> **EXERCISE AIM**:
Each line with the string "also" is to be copied from the records below.

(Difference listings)

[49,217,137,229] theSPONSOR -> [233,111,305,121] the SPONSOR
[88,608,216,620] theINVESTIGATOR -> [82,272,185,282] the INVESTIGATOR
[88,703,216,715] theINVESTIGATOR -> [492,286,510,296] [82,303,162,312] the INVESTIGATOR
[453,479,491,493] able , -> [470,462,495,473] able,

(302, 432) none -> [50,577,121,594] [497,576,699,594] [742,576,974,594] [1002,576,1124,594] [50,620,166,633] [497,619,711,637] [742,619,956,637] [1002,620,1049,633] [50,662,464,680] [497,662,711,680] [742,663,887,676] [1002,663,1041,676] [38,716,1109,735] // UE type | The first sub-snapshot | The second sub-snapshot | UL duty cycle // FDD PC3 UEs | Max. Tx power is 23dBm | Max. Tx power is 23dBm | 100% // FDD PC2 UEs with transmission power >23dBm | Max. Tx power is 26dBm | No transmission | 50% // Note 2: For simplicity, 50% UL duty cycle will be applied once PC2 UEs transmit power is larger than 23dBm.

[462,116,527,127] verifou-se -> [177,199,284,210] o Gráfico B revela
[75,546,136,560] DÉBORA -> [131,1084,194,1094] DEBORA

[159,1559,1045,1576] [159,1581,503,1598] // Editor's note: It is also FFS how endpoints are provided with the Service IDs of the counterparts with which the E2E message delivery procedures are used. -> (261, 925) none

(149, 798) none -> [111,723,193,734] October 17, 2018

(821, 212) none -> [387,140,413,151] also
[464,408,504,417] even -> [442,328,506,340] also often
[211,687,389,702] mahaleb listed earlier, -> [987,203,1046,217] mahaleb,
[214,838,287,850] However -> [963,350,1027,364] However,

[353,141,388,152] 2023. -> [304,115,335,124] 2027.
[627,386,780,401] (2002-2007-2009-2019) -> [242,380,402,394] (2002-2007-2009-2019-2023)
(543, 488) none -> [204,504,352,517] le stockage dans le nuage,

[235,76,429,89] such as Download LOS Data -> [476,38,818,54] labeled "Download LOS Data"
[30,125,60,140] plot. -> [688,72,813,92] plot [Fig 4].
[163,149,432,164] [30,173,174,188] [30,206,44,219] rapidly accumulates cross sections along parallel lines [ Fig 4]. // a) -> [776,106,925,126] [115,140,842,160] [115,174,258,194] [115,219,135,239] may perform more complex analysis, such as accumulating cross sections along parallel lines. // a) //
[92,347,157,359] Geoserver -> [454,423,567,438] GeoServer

> **TASK SOLUTION**:
[159,1559,1045,1576] [159,1581,503,1598] // Editor's note: It is also FFS how endpoints are provided with the Service IDs of the counterparts with which the E2E message delivery procedures are used. -> (261, 925) none
(821, 212) none -> [387,140,413,151] also
[464,408,504,417] even -> [442,328,506,340] also often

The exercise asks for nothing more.